Recorded information —
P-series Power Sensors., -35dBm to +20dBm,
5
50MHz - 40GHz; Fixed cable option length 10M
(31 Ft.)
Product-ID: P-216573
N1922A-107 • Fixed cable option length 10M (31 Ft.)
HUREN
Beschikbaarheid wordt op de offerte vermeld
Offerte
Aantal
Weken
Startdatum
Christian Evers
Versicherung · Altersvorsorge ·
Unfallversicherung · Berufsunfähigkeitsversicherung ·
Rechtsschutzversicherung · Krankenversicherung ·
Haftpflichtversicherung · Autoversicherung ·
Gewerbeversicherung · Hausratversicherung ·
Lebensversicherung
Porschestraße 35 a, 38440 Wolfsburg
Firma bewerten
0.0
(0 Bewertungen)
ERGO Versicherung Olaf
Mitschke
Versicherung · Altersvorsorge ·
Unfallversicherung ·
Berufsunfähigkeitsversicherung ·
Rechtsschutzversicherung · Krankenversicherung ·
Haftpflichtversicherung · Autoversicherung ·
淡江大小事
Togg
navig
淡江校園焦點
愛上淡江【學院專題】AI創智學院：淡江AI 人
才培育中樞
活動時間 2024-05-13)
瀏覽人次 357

Job item — Convert every line of text in the records above into a Markdown table with the columns "Row" and "Line", numbering the rows in order and leaving out any blank lines.

Output for this task —
| Row | Line |
|---|---|
| 1 | P-series Power Sensors., -35dBm to +20dBm, |
| 2 | 5 |
| 3 | 50MHz - 40GHz; Fixed cable option length 10M |
| 4 | (31 Ft.) |
| 5 | Product-ID: P-216573 |
| 6 | N1922A-107 • Fixed cable option length 10M (31 Ft.) |
| 7 | HUREN |
| 8 | Beschikbaarheid wordt op de offerte vermeld |
| 9 | Offerte |
| 10 | Aantal |
| 11 | Weken |
| 12 | Startdatum |
| 13 | Christian Evers |
| 14 | Versicherung · Altersvorsorge · |
| 15 | Unfallversicherung · Berufsunfähigkeitsversicherung · |
| 16 | Rechtsschutzversicherung · Krankenversicherung · |
| 17 | Haftpflichtversicherung · Autoversicherung · |
| 18 | Gewerbeversicherung · Hausratversicherung · |
| 19 | Lebensversicherung |
| 20 | Porschestraße 35 a, 38440 Wolfsburg |
| 21 | Firma bewerten |
| 22 | 0.0 |
| 23 | (0 Bewertungen) |
| 24 | ERGO Versicherung Olaf |
| 25 | Mitschke |
| 26 | Versicherung · Altersvorsorge · |
| 27 | Unfallversicherung · |
| 28 | Berufsunfähigkeitsversicherung · |
| 29 | Rechtsschutzversicherung · Krankenversicherung · |
| 30 | Haftpflichtversicherung · Autoversicherung · |
| 31 | 淡江大小事 |
| 32 | Togg |
| 33 | navig |
| 34 | 淡江校園焦點 |
| 35 | 愛上淡江【學院專題】AI創智學院：淡江AI 人 |
| 36 | 才培育中樞 |
| 37 | 活動時間 2024-05-13) |
| 38 | 瀏覽人次 357 |